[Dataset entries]
________________________________________
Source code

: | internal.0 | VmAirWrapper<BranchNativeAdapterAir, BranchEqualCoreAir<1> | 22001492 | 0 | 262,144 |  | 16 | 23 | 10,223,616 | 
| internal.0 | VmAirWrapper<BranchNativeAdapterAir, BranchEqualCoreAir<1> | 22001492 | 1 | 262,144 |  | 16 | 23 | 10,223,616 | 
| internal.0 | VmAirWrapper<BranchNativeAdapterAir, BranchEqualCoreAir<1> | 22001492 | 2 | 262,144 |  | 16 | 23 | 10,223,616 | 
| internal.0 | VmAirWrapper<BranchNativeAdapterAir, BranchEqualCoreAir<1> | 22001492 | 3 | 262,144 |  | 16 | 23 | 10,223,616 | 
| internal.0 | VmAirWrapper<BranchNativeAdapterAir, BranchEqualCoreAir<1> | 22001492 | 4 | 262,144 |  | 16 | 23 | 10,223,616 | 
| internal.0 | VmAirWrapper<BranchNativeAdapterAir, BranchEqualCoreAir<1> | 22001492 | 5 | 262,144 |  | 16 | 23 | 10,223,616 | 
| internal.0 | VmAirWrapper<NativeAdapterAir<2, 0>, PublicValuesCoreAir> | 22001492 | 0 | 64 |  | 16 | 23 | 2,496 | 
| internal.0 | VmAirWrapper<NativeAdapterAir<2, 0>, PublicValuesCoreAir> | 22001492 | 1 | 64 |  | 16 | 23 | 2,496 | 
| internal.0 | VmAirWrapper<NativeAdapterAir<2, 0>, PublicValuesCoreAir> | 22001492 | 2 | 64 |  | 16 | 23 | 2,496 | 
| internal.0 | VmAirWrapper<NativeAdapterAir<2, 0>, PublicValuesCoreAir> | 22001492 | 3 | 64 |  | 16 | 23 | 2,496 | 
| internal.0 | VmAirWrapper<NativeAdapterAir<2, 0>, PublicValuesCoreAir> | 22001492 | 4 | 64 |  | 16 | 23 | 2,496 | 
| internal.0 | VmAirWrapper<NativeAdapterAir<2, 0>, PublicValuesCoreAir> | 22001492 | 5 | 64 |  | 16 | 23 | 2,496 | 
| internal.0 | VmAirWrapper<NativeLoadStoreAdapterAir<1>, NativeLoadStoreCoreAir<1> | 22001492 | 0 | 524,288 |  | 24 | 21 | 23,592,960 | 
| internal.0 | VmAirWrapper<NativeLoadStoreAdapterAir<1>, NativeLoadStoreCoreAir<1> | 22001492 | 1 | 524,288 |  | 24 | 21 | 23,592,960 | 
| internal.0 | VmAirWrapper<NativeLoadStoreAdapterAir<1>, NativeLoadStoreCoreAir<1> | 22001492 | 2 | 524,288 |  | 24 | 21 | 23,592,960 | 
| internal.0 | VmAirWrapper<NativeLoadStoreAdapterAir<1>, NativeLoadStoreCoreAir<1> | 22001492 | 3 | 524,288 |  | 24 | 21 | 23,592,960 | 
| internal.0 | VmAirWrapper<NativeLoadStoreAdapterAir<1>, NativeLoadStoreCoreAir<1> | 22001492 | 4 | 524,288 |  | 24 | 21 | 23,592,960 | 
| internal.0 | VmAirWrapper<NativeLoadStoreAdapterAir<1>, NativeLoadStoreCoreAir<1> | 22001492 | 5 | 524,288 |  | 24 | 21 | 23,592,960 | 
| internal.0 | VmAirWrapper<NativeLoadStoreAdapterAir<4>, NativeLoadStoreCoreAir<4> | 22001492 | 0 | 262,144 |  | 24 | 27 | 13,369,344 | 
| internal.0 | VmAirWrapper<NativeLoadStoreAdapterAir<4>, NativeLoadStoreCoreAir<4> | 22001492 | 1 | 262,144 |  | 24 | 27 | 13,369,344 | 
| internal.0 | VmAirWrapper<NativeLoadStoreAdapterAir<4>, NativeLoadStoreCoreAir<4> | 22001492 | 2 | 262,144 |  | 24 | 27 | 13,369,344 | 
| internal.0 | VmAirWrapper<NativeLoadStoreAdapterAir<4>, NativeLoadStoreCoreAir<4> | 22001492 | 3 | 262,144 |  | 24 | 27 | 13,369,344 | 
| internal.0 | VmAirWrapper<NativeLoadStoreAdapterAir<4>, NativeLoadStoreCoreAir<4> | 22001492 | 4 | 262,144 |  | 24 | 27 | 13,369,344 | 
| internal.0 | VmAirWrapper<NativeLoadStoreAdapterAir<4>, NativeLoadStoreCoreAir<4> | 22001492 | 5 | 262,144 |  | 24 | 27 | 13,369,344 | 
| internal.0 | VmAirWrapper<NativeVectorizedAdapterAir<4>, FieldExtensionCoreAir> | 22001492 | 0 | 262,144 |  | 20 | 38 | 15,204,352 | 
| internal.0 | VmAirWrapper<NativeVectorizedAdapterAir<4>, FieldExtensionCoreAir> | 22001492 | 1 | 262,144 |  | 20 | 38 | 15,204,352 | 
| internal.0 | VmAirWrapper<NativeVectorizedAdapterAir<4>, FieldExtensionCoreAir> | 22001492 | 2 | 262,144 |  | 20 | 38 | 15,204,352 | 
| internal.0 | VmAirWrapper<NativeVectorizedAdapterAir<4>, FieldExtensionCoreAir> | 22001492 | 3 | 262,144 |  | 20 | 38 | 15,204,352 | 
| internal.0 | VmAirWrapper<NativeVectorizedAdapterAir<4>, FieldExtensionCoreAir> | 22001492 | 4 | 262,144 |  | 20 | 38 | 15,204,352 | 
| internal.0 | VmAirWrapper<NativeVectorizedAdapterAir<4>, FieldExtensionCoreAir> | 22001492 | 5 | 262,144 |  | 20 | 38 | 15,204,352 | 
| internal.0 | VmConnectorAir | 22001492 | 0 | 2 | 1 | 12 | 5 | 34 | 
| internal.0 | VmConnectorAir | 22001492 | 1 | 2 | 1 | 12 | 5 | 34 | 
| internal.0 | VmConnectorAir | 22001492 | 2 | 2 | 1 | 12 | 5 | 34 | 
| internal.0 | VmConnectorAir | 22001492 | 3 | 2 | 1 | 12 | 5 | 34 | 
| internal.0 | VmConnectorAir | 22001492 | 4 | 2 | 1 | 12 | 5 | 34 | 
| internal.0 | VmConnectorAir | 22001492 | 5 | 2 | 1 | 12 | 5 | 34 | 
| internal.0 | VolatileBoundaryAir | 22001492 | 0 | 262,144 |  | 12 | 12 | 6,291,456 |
________________________________________
▶ _How to complete this task_:
The records above are to be returned exactly as they appear.

▶ _Solution to this exercise_:
Source code

: | internal.0 | VmAirWrapper<BranchNativeAdapterAir, BranchEqualCoreAir<1> | 22001492 | 0 | 262,144 |  | 16 | 23 | 10,223,616 | 
| internal.0 | VmAirWrapper<BranchNativeAdapterAir, BranchEqualCoreAir<1> | 22001492 | 1 | 262,144 |  | 16 | 23 | 10,223,616 | 
| internal.0 | VmAirWrapper<BranchNativeAdapterAir, BranchEqualCoreAir<1> | 22001492 | 2 | 262,144 |  | 16 | 23 | 10,223,616 | 
| internal.0 | VmAirWrapper<BranchNativeAdapterAir, BranchEqualCoreAir<1> | 22001492 | 3 | 262,144 |  | 16 | 23 | 10,223,616 | 
| internal.0 | VmAirWrapper<BranchNativeAdapterAir, BranchEqualCoreAir<1> | 22001492 | 4 | 262,144 |  | 16 | 23 | 10,223,616 | 
| internal.0 | VmAirWrapper<BranchNativeAdapterAir, BranchEqualCoreAir<1> | 22001492 | 5 | 262,144 |  | 16 | 23 | 10,223,616 | 
| internal.0 | VmAirWrapper<NativeAdapterAir<2, 0>, PublicValuesCoreAir> | 22001492 | 0 | 64 |  | 16 | 23 | 2,496 | 
| internal.0 | VmAirWrapper<NativeAdapterAir<2, 0>, PublicValuesCoreAir> | 22001492 | 1 | 64 |  | 16 | 23 | 2,496 | 
| internal.0 | VmAirWrapper<NativeAdapterAir<2, 0>, PublicValuesCoreAir> | 22001492 | 2 | 64 |  | 16 | 23 | 2,496 | 
| internal.0 | VmAirWrapper<NativeAdapterAir<2, 0>, PublicValuesCoreAir> | 22001492 | 3 | 64 |  | 16 | 23 | 2,496 | 
| internal.0 | VmAirWrapper<NativeAdapterAir<2, 0>, PublicValuesCoreAir> | 22001492 | 4 | 64 |  | 16 | 23 | 2,496 | 
| internal.0 | VmAirWrapper<NativeAdapterAir<2, 0>, PublicValuesCoreAir> | 22001492 | 5 | 64 |  | 16 | 23 | 2,496 | 
| internal.0 | VmAirWrapper<NativeLoadStoreAdapterAir<1>, NativeLoadStoreCoreAir<1> | 22001492 | 0 | 524,288 |  | 24 | 21 | 23,592,960 | 
| internal.0 | VmAirWrapper<NativeLoadStoreAdapterAir<1>, NativeLoadStoreCoreAir<1> | 22001492 | 1 | 524,288 |  | 24 | 21 | 23,592,960 | 
| internal.0 | VmAirWrapper<NativeLoadStoreAdapterAir<1>, NativeLoadStoreCoreAir<1> | 22001492 | 2 | 524,288 |  | 24 | 21 | 23,592,960 | 
| internal.0 | VmAirWrapper<NativeLoadStoreAdapterAir<1>, NativeLoadStoreCoreAir<1> | 22001492 | 3 | 524,288 |  | 24 | 21 | 23,592,960 | 
| internal.0 | VmAirWrapper<NativeLoadStoreAdapterAir<1>, NativeLoadStoreCoreAir<1> | 22001492 | 4 | 524,288 |  | 24 | 21 | 23,592,960 | 
| internal.0 | VmAirWrapper<NativeLoadStoreAdapterAir<1>, NativeLoadStoreCoreAir<1> | 22001492 | 5 | 524,288 |  | 24 | 21 | 23,592,960 | 
| internal.0 | VmAirWrapper<NativeLoadStoreAdapterAir<4>, NativeLoadStoreCoreAir<4> | 22001492 | 0 | 262,144 |  | 24 | 27 | 13,369,344 | 
| internal.0 | VmAirWrapper<NativeLoadStoreAdapterAir<4>, NativeLoadStoreCoreAir<4> | 22001492 | 1 | 262,144 |  | 24 | 27 | 13,369,344 | 
| internal.0 | VmAirWrapper<NativeLoadStoreAdapterAir<4>, NativeLoadStoreCoreAir<4> | 22001492 | 2 | 262,144 |  | 24 | 27 | 13,369,344 | 
| internal.0 | VmAirWrapper<NativeLoadStoreAdapterAir<4>, NativeLoadStoreCoreAir<4> | 22001492 | 3 | 262,144 |  | 24 | 27 | 13,369,344 | 
| internal.0 | VmAirWrapper<NativeLoadStoreAdapterAir<4>, NativeLoadStoreCoreAir<4> | 22001492 | 4 | 262,144 |  | 24 | 27 | 13,369,344 | 
| internal.0 | VmAirWrapper<NativeLoadStoreAdapterAir<4>, NativeLoadStoreCoreAir<4> | 22001492 | 5 | 262,144 |  | 24 | 27 | 13,369,344 | 
| internal.0 | VmAirWrapper<NativeVectorizedAdapterAir<4>, FieldExtensionCoreAir> | 22001492 | 0 | 262,144 |  | 20 | 38 | 15,204,352 | 
| internal.0 | VmAirWrapper<NativeVectorizedAdapterAir<4>, FieldExtensionCoreAir> | 22001492 | 1 | 262,144 |  | 20 | 38 | 15,204,352 | 
| internal.0 | VmAirWrapper<NativeVectorizedAdapterAir<4>, FieldExtensionCoreAir> | 22001492 | 2 | 262,144 |  | 20 | 38 | 15,204,352 | 
| internal.0 | VmAirWrapper<NativeVectorizedAdapterAir<4>, FieldExtensionCoreAir> | 22001492 | 3 | 262,144 |  | 20 | 38 | 15,204,352 | 
| internal.0 | VmAirWrapper<NativeVectorizedAdapterAir<4>, FieldExtensionCoreAir> | 22001492 | 4 | 262,144 |  | 20 | 38 | 15,204,352 | 
| internal.0 | VmAirWrapper<NativeVectorizedAdapterAir<4>, FieldExtensionCoreAir> | 22001492 | 5 | 262,144 |  | 20 | 38 | 15,204,352 | 
| internal.0 | VmConnectorAir | 22001492 | 0 | 2 | 1 | 12 | 5 | 34 | 
| internal.0 | VmConnectorAir | 22001492 | 1 | 2 | 1 | 12 | 5 | 34 | 
| internal.0 | VmConnectorAir | 22001492 | 2 | 2 | 1 | 12 | 5 | 34 | 
| internal.0 | VmConnectorAir | 22001492 | 3 | 2 | 1 | 12 | 5 | 34 | 
| internal.0 | VmConnectorAir | 22001492 | 4 | 2 | 1 | 12 | 5 | 34 | 
| internal.0 | VmConnectorAir | 22001492 | 5 | 2 | 1 | 12 | 5 | 34 | 
| internal.0 | VolatileBoundaryAir | 22001492 | 0 | 262,144 |  | 12 | 12 | 6,291,456 |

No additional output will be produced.